### [ПОСТАНОВКА ЗАДАЧИ]
Как будут выглядеть все записи ниже, если представить их в виде JSON-списка строк, где каждой строке записей соответствует один элемент? Пустые строки и изображения в ответ не включайте.

### [ПРЕДОСТАВЛЕННЫЕ ЗАПИСИ]
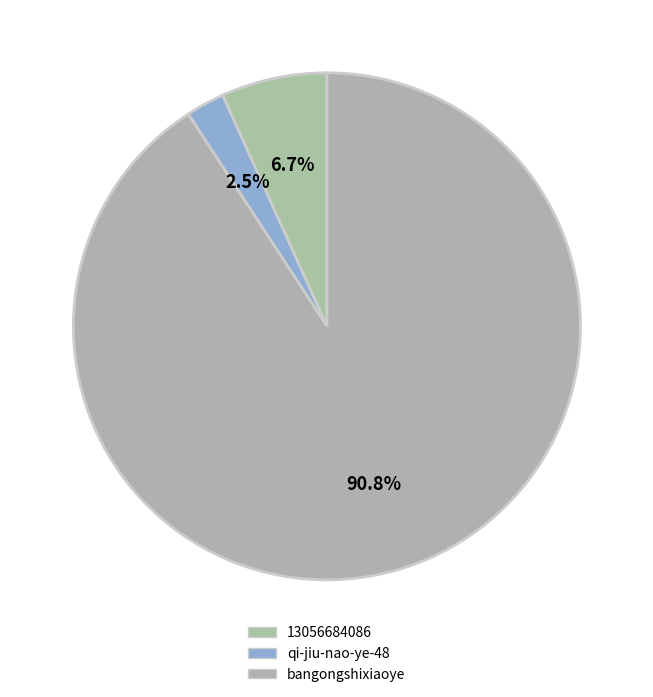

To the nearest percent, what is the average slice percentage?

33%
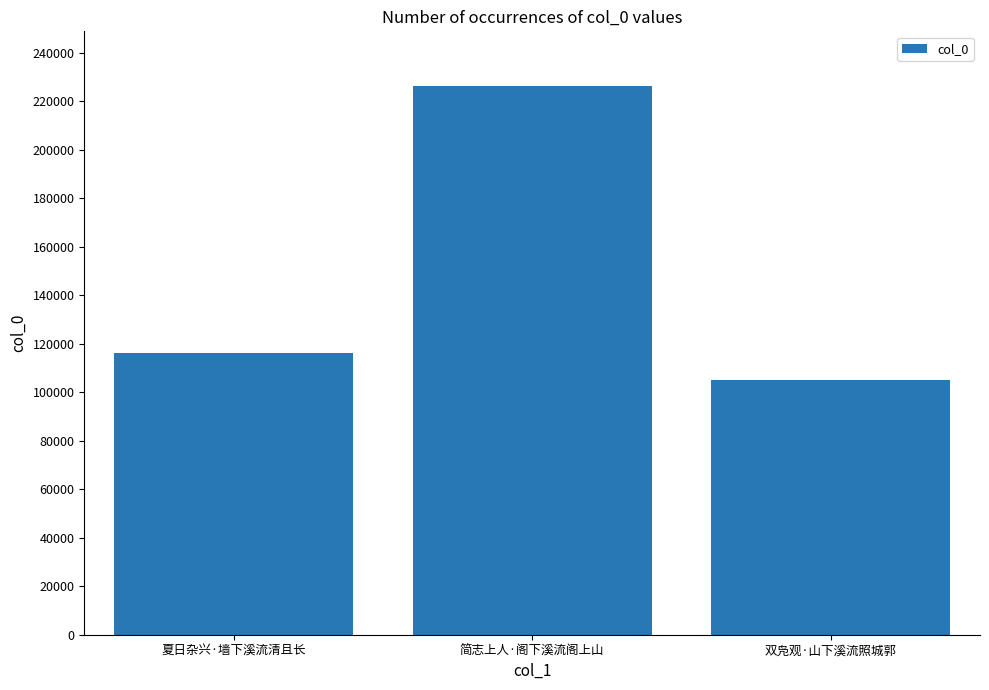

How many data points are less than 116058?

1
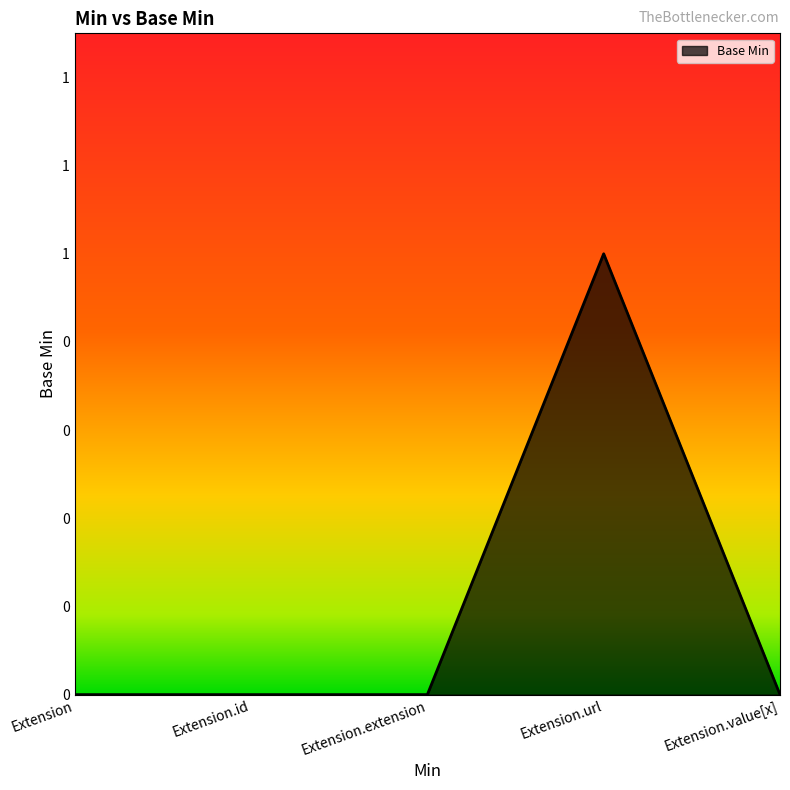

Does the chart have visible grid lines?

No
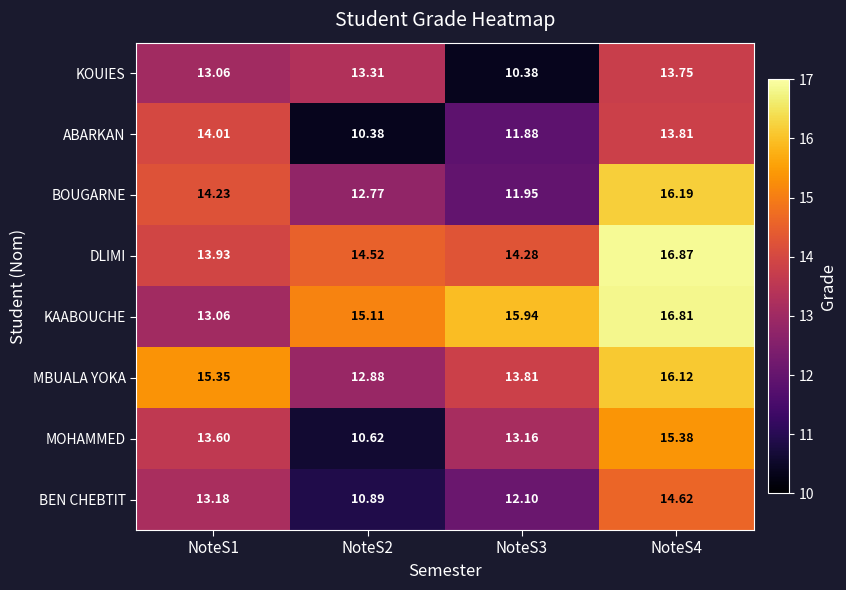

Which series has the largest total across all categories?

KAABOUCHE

### [ПИСЬМЕННЫЙ ОТВЕТ]
[
  "To the nearest percent, what is the average slice percentage?",
  "33%",
  "How many data points are less than 116058?",
  "1",
  "Does the chart have visible grid lines?",
  "No",
  "Which series has the largest total across all categories?",
  "KAABOUCHE"
]